教団側は、この改定について「適切な治療を受けられるよう備えておくことを母親に薦めています。エホバの証人は命を大切にしており、自分や子どもたちが最善の医療を受けることを願っています」などと回答しています。

“長老”と呼ばれる教団の現役幹部が取材に応じました。教団の姿勢に疑問を持っているといいます。
エホバの証人の現役幹部:「基本的にこれまでの教団の教え、教義をそのまま大きな改善などなく、これまでの教えを踏襲している形で、表立った変革というものは起きていない。エホバの証人に関するネガティブな報道は、耳を傾けてはいけないと教えられています」

教団内に“組織的な指導がある”という指摘については、こう話します。
エホバの証人の現役幹部:「(弁護団が)記者会見で述べた事柄もすべて嘘偽りは当然ないですし、過度に誇張された内容でもなく、特に私たちの世代にとっては、皆が同じような経験をして育ってきている。教団が自浄作用を働かせるのは、現時点では難しいのかなと」

幹部らから鞭打ちなどの指導があったとの訴えについて、改めて、教団側に確認しましたが、「エホバの証人はいかなる形の児童虐待も容認していません」と回答しました。

※『エホバの証人』の問題について取材を続けてきた社会部の松本拓也記者に聞きます。

(Q.今回、弁護団がまとめた児童虐待などに関する調査報告書の意義、目的は何なのでしょうか)
これまで信者が個別に取材に応じたり、証言をすることはあまりましたが、今回の調査報告書で、相当数の信者らが虐待を受けたということが確認されました。虐待が、数十年と極めて長期にわたっていること、日本全国で同じような行為が認められていることから、弁護団は、教団の組織的な関与があると主張しています。

(Q.取材してきた松本さんが気になるポイントは)
旧統一教会の問題を受けて、いわゆる宗教2世が受けてきた虐待とされる行為が、問題視されてきています。エホバの証人をめぐっては、3月に国が輸血拒否などをしないよう教団側に要請。5月に、この要請に対して、教団は「喜んで協力したい」と公表していましたが、8月になって、幹部向けの内部文書を改訂しています。信者の妊婦に対して「新生児に対し、輸血以外のあらゆる方法を駆使してほしい」というものです。教団の中では、輸血を受け入れると破門など、処分される恐れもあり、弁護団は、信者は受け入れざるを得ないと主張しています。国に対しては協力していく姿勢を示しながらも、現在も子どもへの輸血拒否など、児童虐待行為は続いていると、弁護団はみています。

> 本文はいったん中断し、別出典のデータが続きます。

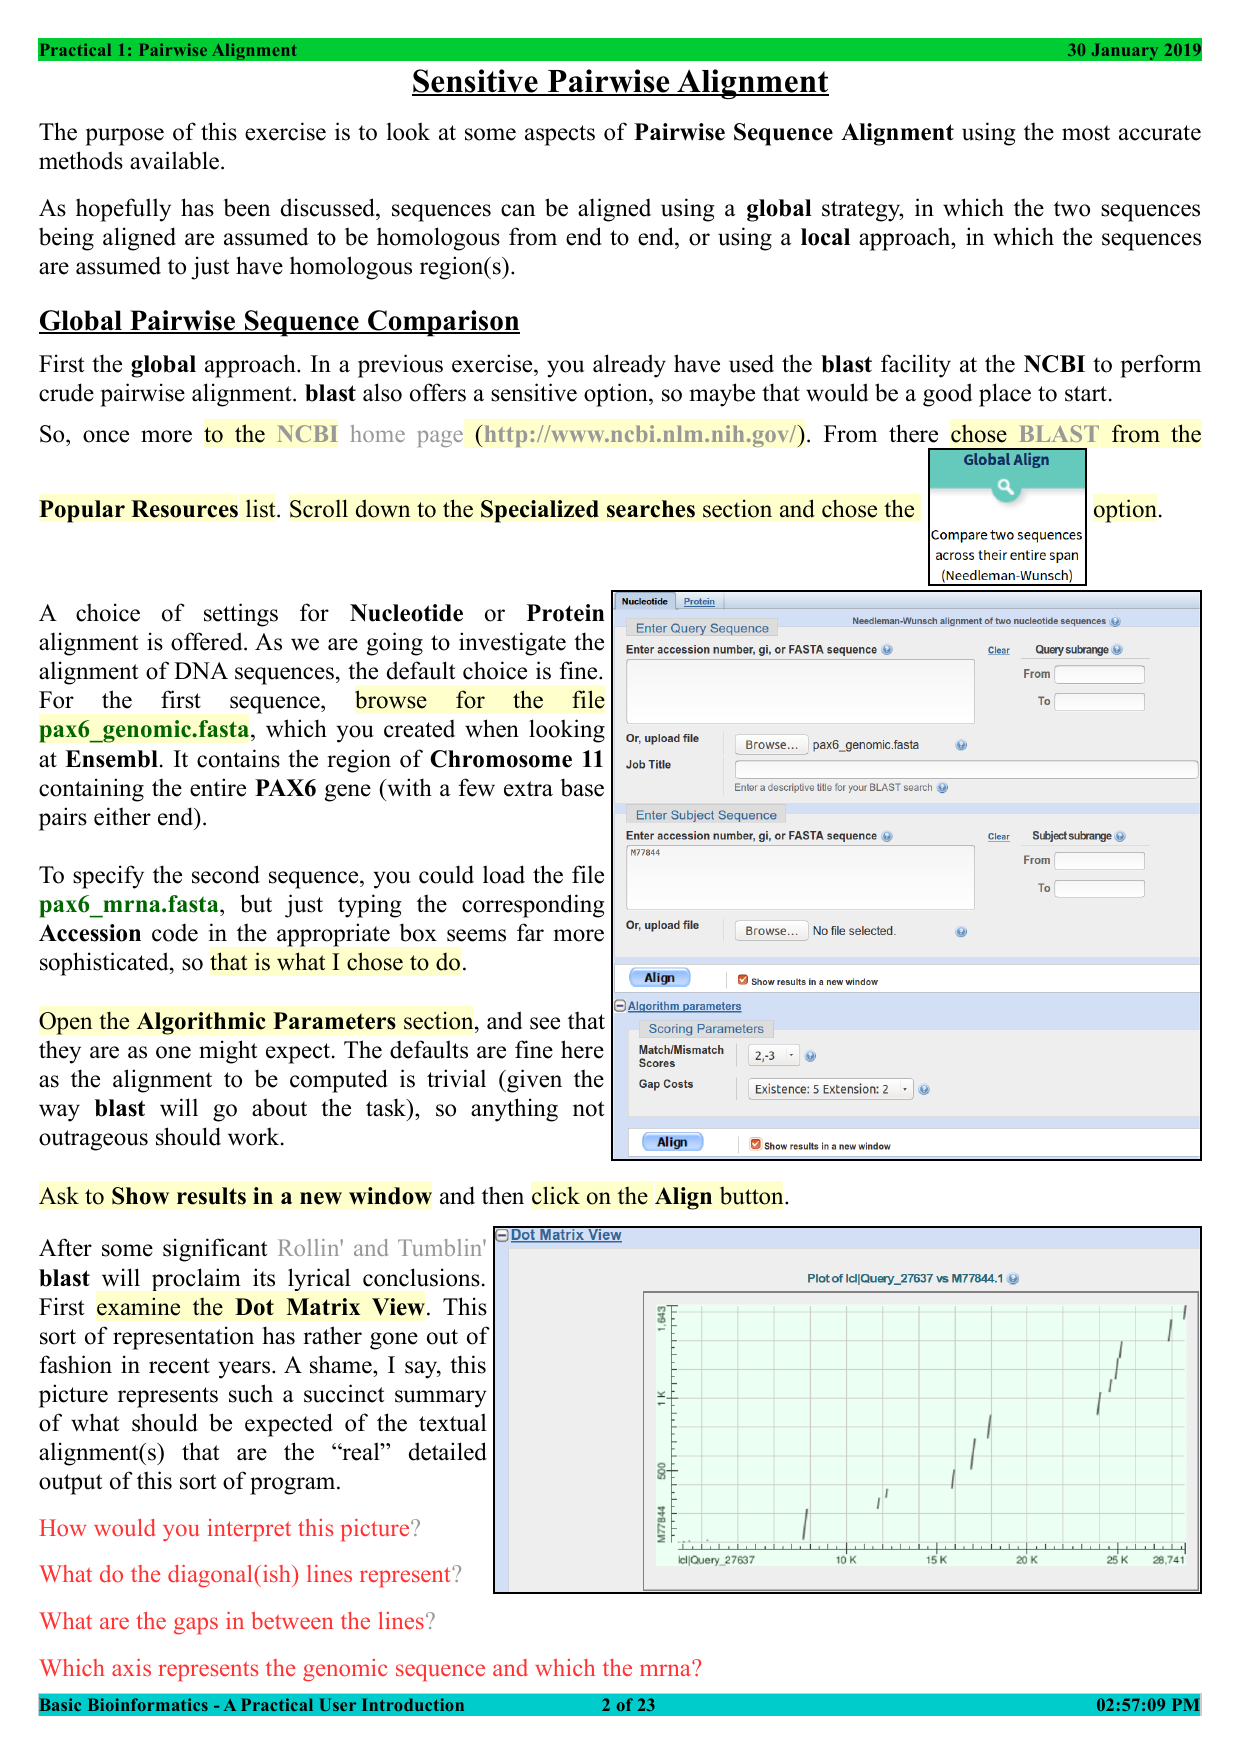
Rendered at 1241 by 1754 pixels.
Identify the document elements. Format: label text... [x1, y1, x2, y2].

(Q.今回、報告書をまとめてこども家庭庁に虐待通告したことで、国が動くことにつながるのでしょうか)
現在の児童虐待防止法では、虐待をした保護者のみに罰則が規定されています。実際に子どもに虐待を行っているのは保護者だけど、それを“指示”しているのは、例えば、大きな宗教団体。第三者にも罰則が及ぶように法律を改正していかないと、この“宗教虐待”という問題は、根本的に解決しないと取材を通して感じました。今回の調査を受けて、国がきちんと実態を調査したうえで、法改正につながるような動きをしていかないと、今回、回答した580人以上の声が無駄になってしまうのではないかと感じています。